27/05/2010 O ESTADO DE S. PAULO
Carecemos de estudos bem detalhados sobre quanto cada família paga de impostos e quanto recebe em benefícios e serviços públicos. Há boa literatura internacional, até vizinhos andinos já fizeram tal pesquisa, mas no Brasil dá para contar nos dedos as pesquisas sobre o tema, diante de sérias limitações estatísticas e sem maiores debates, nem mesmo na academia. Ilustra o fato que por muito tempo só se conhecia a pesquisa de Ibrahim Eris, de 1975: nos extremos, os impostos absorviam 36% da renda de quem ganhava até um salário mínimo contra 14% dos de renda superior a 100 salários. Uma pesquisa da Fipe, coordenada por Maria Helena Zockun, calculou para 2004 que a carga chegou a 48,8% da renda para famílias que recebiam até dois salários contra 26,3% das que ganhavam mais de 30 salários.
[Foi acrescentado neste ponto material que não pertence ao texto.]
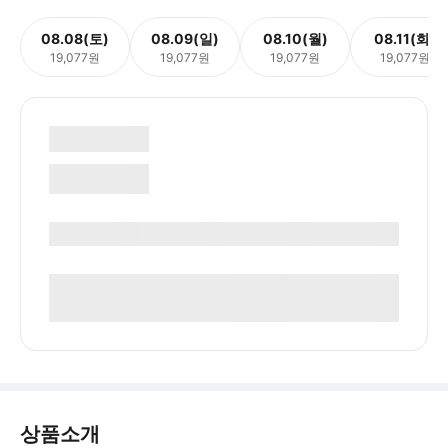
08.08(토)
08.09(일)
08.10(월)
08.11(화)
19,077원
19,077원
19,077원
19,077원
상품소개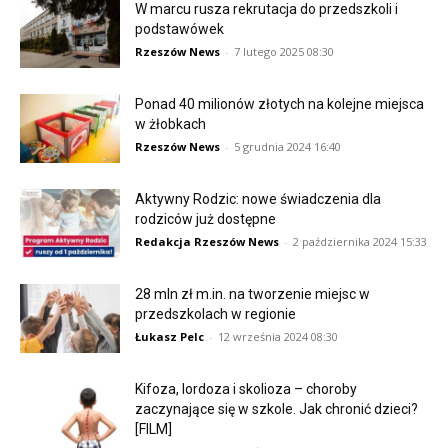
W marcu rusza rekrutacja do przedszkoli i
podstawówek
Rzeszów News
-
7 lutego 2025 08:30
Ponad 40 milionów złotych na kolejne miejsca
w żłobkach
Rzeszów News
-
5 grudnia 2024 16:40
Aktywny Rodzic: nowe świadczenia dla
rodziców już dostępne
Redakcja Rzeszów News
-
2 października 2024 15:33
28 mln zł m.in. na tworzenie miejsc w
przedszkolach w regionie
Łukasz Pelc
-
12 września 2024 08:30
Kifoza, lordoza i skolioza – choroby
zaczynające się w szkole. Jak chronić dzieci?
[FILM]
Resultados semelhantes foram divulgados pelo Ipea, que, atualizados para 2008, apontaram um aumento da incidência sobre os mais pobres para 53,9% da renda contra 29% dos mais ricos.
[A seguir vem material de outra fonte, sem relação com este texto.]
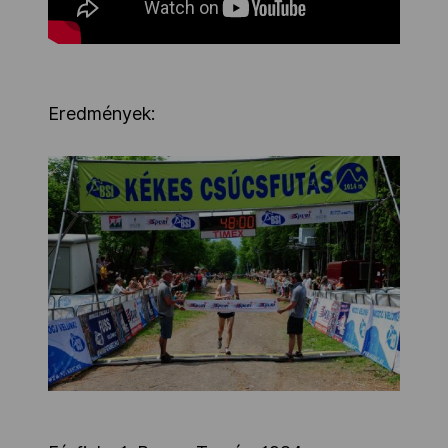
Eredmények:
Pior do que as famílias mais pobres suportarem uma carga tributária 86% superior à das mais ricas é descobrir que tal regressividade avançou nos últimos anos, justamente ao contrário do discurso governamental de que as desonerações teriam sido feitas em favor dos mais pobres. O mesmo pode se depreender da evolução da Receita Federal administrada (exclusive a previdenciária) por atividade: entre 2002 e 2009, o total coletado cresceu 29,2% em termos reais, mas foi maior a variação em ramos que produzem bens essenciais para consumo dos mais pobres, como a indústria de alimentos (85%), de vestuário e calçados (51%), telecomunicações sem fio (79%), energia elétrica (64%), concessionárias de água (212%) e coleta de esgoto (443%). Cresceram abaixo da média, dentre outros, a fabricação de automóveis (37%) e, sobretudo, de petróleo (4%) - todos sabem que carro próprio e seu combustível pesam mais no orçamento dos mais ricos. Outra curiosidade é um aumento acima da média da arrecadação proveniente da fabricação de equipamentos e máquinas (49%) e da indústria da construção (164%), mais uma vez na contramão do discurso do alívio tributário dos investimentos.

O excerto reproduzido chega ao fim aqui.